*** Given records Section Begins ***
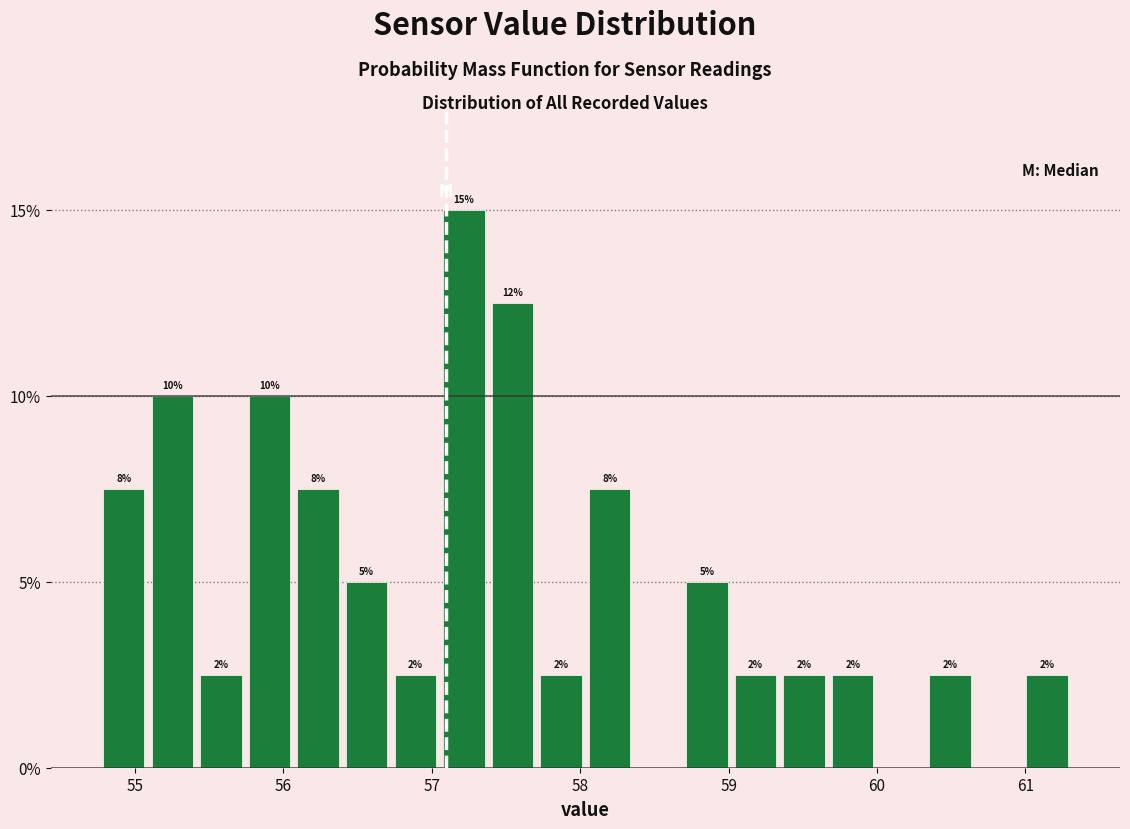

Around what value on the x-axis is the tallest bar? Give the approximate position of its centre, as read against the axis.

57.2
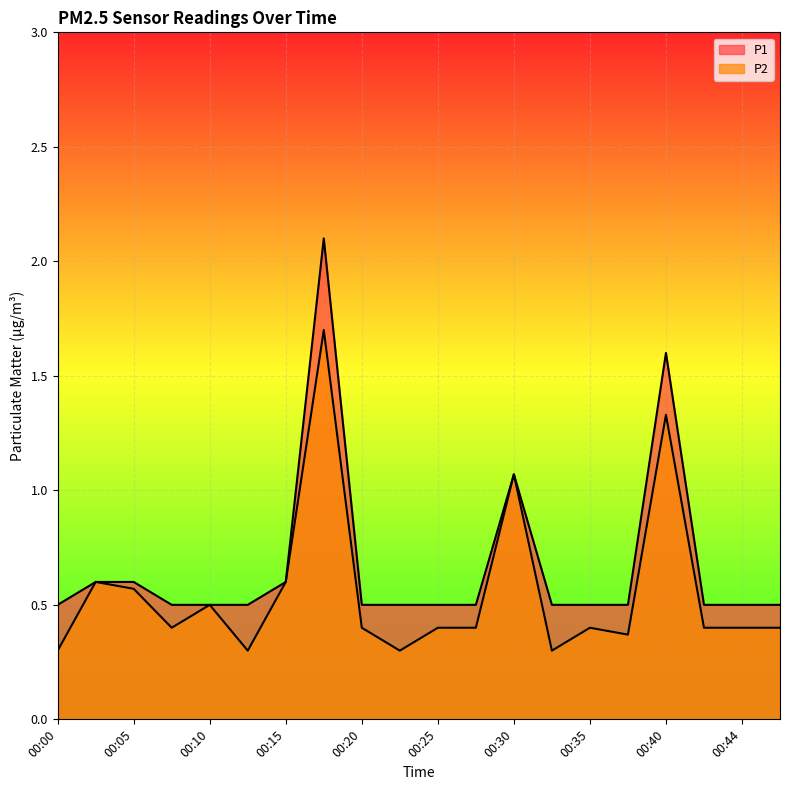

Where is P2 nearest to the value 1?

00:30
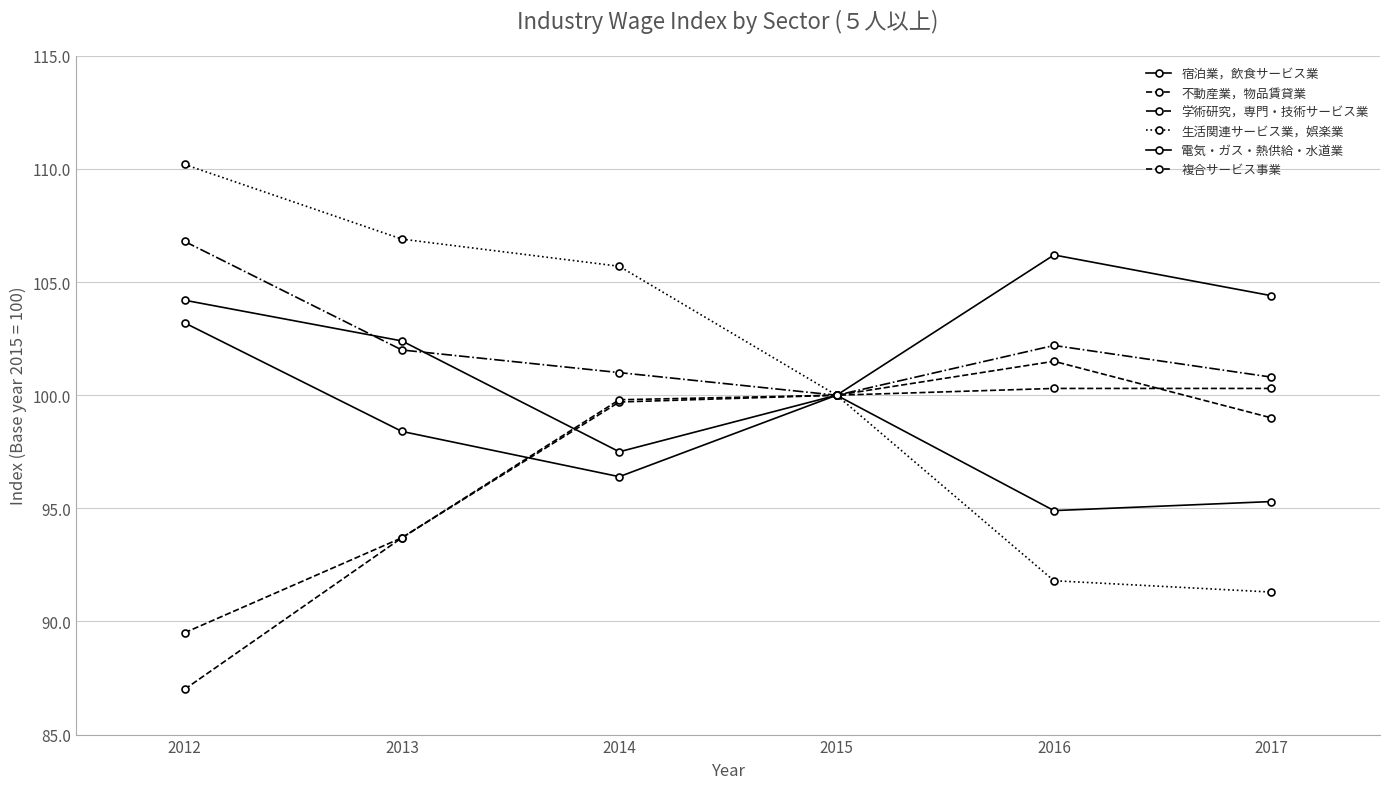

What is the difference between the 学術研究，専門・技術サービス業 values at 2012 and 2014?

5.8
*** Given records Section Ends ***
Print every row above verbatim, leaving out the pictures.

▸ Solution to this task
Around what value on the x-axis is the tallest bar? Give the approximate position of its centre, as read against the axis.

57.2

Where is P2 nearest to the value 1?

00:30

What is the difference between the 学術研究，専門・技術サービス業 values at 2012 and 2014?

5.8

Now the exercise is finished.